After making a splash with his Oscar-nominated drama The Broken Circle Breakdown, Belgian director Felix van Groeningen was on hand to open the 2016 Sundance Film Festival with his latest feature, Belgica, the story of two brothers who transform a rundown neighborhood bar into the hottest nightspot around.
Jo (Stef Aerts) is the owner of the Cafe Belgica, the type of dive where the toilets are always overflowing and the bartenders consume just as much alcohol as the patrons. His older brother Frank (Tom Vermeir), looking for an escape from what he sees as the mundanity of family life, offers to drop by and help out on the weekends, and uses his connections to convince the lead singer of popular local band The Shitz to put in an appearance.
When word gets around that Cafe Belgica is the kind of joint where a rock singer hangs out to party, business begin to take off, and the brothers decide to take the next logical step by expanding the venue to include a larger performance space that’s more equipped to handle their ever-growing crowds. Frank signs on as Jo’s new business partner, and as the bar quickly becomes the most popular destination around – a “den of depravity,” in Jo’s own words – it seems like the party will never stop.

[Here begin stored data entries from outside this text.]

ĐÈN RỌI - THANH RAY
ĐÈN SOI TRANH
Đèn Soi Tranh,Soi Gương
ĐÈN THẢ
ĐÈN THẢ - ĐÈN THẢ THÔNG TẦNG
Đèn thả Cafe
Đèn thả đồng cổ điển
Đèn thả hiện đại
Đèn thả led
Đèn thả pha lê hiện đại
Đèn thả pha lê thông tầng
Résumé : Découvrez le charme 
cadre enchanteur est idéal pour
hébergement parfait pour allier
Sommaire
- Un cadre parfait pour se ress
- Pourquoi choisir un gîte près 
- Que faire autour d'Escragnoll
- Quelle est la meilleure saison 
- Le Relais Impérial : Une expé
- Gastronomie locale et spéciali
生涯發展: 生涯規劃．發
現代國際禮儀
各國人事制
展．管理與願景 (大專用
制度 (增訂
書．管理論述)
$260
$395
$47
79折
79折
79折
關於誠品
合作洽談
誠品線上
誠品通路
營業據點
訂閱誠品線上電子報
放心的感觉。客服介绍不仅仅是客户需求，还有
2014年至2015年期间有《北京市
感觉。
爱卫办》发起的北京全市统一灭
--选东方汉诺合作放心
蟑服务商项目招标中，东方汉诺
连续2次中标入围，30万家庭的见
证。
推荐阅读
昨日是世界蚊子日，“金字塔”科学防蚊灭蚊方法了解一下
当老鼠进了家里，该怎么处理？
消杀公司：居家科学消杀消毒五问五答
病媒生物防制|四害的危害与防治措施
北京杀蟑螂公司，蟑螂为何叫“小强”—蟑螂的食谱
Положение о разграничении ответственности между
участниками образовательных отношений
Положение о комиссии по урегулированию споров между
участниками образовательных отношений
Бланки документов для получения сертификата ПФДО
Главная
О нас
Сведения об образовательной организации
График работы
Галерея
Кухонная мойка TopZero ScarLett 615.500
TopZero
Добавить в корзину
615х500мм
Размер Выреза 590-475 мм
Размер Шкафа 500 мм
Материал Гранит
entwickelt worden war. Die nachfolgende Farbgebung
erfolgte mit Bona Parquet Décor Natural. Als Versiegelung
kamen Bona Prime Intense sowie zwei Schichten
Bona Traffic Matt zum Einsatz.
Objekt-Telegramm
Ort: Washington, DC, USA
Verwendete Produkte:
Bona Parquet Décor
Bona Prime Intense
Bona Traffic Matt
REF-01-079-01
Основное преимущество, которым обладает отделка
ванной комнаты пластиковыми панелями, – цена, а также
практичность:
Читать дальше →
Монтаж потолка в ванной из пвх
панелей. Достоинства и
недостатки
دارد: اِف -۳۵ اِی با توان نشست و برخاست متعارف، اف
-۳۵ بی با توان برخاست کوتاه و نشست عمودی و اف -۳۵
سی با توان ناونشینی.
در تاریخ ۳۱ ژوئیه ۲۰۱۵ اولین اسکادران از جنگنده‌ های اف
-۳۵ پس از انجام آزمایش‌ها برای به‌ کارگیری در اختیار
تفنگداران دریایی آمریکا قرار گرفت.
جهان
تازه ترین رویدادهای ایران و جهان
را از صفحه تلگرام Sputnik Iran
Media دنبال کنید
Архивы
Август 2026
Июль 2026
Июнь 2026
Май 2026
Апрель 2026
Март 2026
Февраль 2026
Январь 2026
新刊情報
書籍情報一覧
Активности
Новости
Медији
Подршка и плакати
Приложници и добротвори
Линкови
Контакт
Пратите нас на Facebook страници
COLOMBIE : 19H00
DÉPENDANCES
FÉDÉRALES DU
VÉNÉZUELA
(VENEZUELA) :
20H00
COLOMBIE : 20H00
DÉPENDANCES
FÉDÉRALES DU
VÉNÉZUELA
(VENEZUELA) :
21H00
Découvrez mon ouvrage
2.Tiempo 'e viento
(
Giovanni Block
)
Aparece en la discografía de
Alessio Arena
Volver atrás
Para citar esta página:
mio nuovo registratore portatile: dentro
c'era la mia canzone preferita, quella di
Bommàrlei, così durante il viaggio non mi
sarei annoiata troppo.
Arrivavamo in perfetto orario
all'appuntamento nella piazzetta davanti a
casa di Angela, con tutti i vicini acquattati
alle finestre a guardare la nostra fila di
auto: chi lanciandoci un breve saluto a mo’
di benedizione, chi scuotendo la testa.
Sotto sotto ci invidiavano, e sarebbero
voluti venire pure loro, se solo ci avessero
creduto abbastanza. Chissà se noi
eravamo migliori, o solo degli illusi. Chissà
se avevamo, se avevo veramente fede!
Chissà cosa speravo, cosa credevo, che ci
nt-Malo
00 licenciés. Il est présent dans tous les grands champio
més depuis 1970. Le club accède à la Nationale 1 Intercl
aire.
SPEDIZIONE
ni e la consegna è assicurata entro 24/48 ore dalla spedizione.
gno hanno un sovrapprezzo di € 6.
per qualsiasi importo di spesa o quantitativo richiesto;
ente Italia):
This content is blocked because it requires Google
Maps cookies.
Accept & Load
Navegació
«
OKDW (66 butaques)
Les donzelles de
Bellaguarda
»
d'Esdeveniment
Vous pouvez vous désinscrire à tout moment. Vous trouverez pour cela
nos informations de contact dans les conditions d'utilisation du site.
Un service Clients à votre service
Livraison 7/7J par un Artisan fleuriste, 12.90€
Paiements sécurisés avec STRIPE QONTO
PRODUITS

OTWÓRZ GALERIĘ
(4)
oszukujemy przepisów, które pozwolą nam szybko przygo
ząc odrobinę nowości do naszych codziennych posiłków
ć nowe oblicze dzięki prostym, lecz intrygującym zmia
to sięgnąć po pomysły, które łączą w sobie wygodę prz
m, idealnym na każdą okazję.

But the steady supply of money, booze and drugs creates plenty of problems behind the scenes, and both brothers find their personal lives in upheaval: Jo and his live-in girlfriend, Marieke (Hélène De Vos), come to an impasse thanks to differing opinions on how to deal with a particularly significant event, while Frank can’t stop banging waitresses and doing coke long enough to go home and spend time with his wife and child. Resentment sets in, and as the growing hostility between Jo and Frank threatens to boil over, it seems like Cafe Belgica might become an unfortunate casualty of this burgeoning sibling rivalry.
Belgica is elevated by a pair of solid performances from its two leads, and a pulsing soundtrack with plenty of contributions from Belgian electronic band Soulwax. The musical numbers – of which there are many – provide the film’s most stylish sequences, as the patrons and staff float through the club in a dreamlike state of euphoria. But when the glitz and glamour of never-ending nightlife fades away, we’re left with the realization that the themes explored in van Groeningen’s latest effort certainly aren’t anything new, and the story isn’t quite as exciting or engrossing as the music that propels us from one scene to the next.
Felix van Groeningen's follow-up to his Oscar-nominated drama boasts a killer soundtrack and a pair of solid performances, but the overall narrative feels like a story we've already seen too many times.